Work instruction:
Quote everything in the film review from "Smatterings of one-liners" down to "pleasant for it.", word for word.

Extract:
-- Opening Marker --

Grint, best known as Harry Potter's sidekick Weasley, plays Ben, a middle-class son of a mild-mannered vicar and overbearing mother growing up quietly in a leafy north London suburb. Seeking a job to earn pocket money, he takes up an offer to assist Evie, a semi-retired, profane wholly eccentric actress (Julie Walters). As her approach to life and bizarre behaviour challenges Ben's conventional upbringing, what he learns allows Ben to begin to make his own decisions for the first time, and to challenge the conventions that had governed his life.

From reciting Shakespeare in Evie's garden to travelling to his employer's ill-starred appearance at the Edinburgh Festival, Ben develops skills in areas he'd not known he'd been interested in, and his feelings for Evie change from bafflement and wariness to loyal affection. Ben's new outlook on life even lead him to losing his virginity in festival city - though not with Evie!

Smatterings of one-liners - mostly gifted to Walters - and some beautiful landscape cinematography add colour to the mix and, as Ben's parents, Nicholas Farrell and Laura Linney - with a flawlessly chilly English accent - provide solid character support. It all adds up to little more than an amiable excuse to watch Walters stake her claim to an award or two, but it's no less pleasant for it.

The character of Evie was supposedly based on Peggy Ashcroft, for whom Brock worked when a teenager, while his depiction of Ben's home life is both suffocating and enlightening on middle-class suburban English boyhood. A brief lowering of his father's emotional guard towards the end speaks volumes about the kind of people they are.

The film ambles on until we reach the stage-managed conclusion involving a play in a church hall, pratfalls and farce, which feels like a forced ending for ending's sake, but Brock otherwise keeps the pace tight. This pleasant, sentimental and unchallenging little film should please TV audiences for some time to come.

-- Closing Marker --

Data excerpts:
-- Opening Marker --

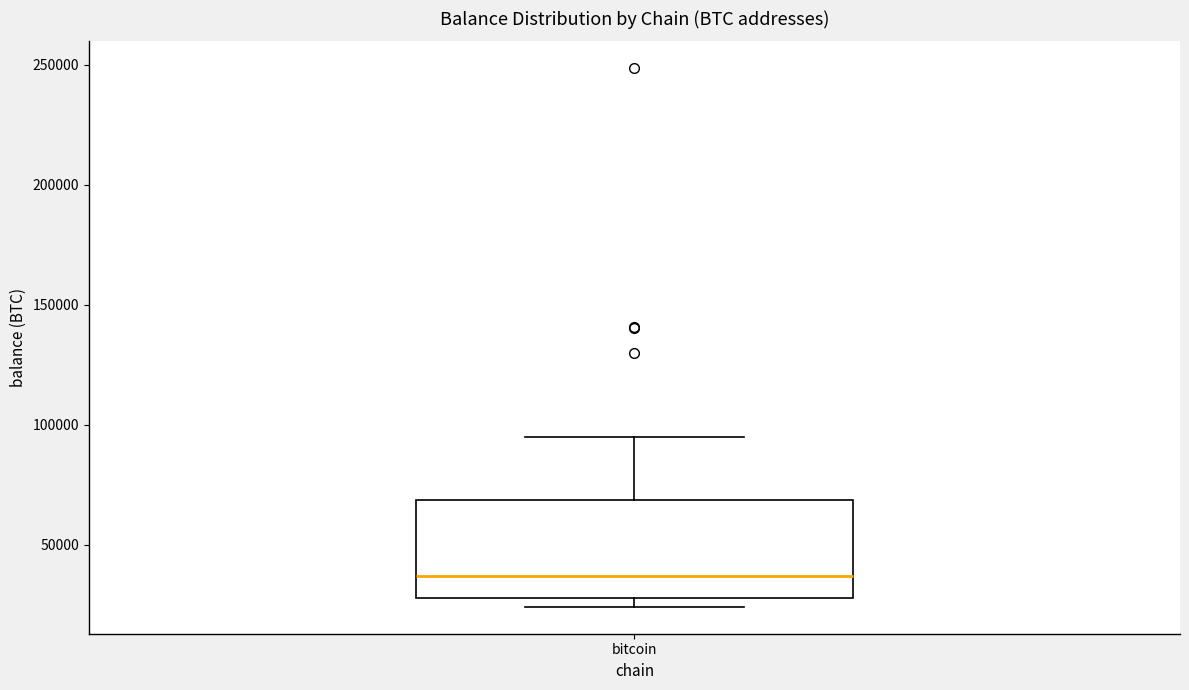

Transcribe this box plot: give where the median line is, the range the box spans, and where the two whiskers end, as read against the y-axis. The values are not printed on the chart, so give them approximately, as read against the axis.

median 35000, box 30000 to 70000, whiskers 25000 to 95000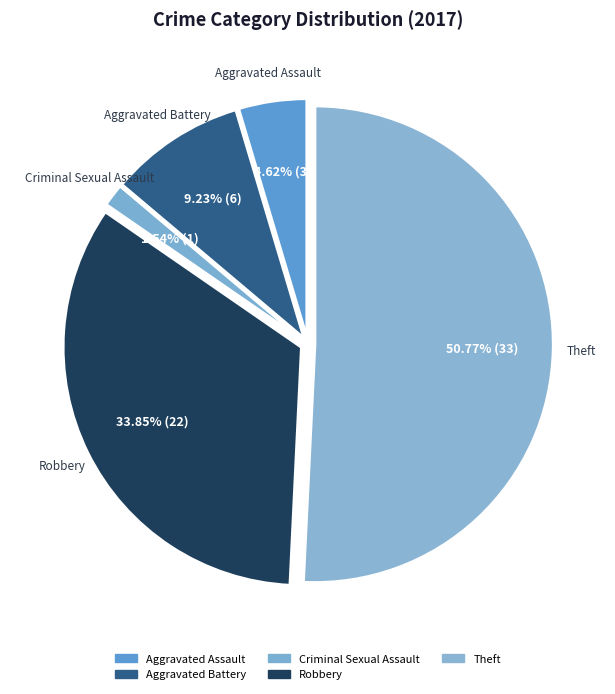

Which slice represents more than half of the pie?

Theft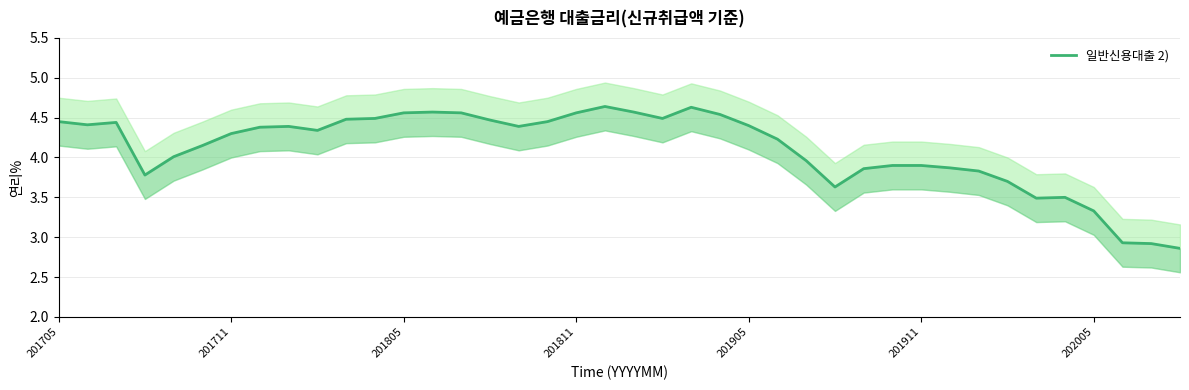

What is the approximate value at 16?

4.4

-- Closing Marker --

Final answer:
Smatterings of one-liners - mostly gifted to Walters - and some beautiful landscape cinematography add colour to the mix and, as Ben's parents, Nicholas Farrell and Laura Linney - with a flawlessly chilly English accent - provide solid character support. It all adds up to little more than an amiable excuse to watch Walters stake her claim to an award or two, but it's no less pleasant for it.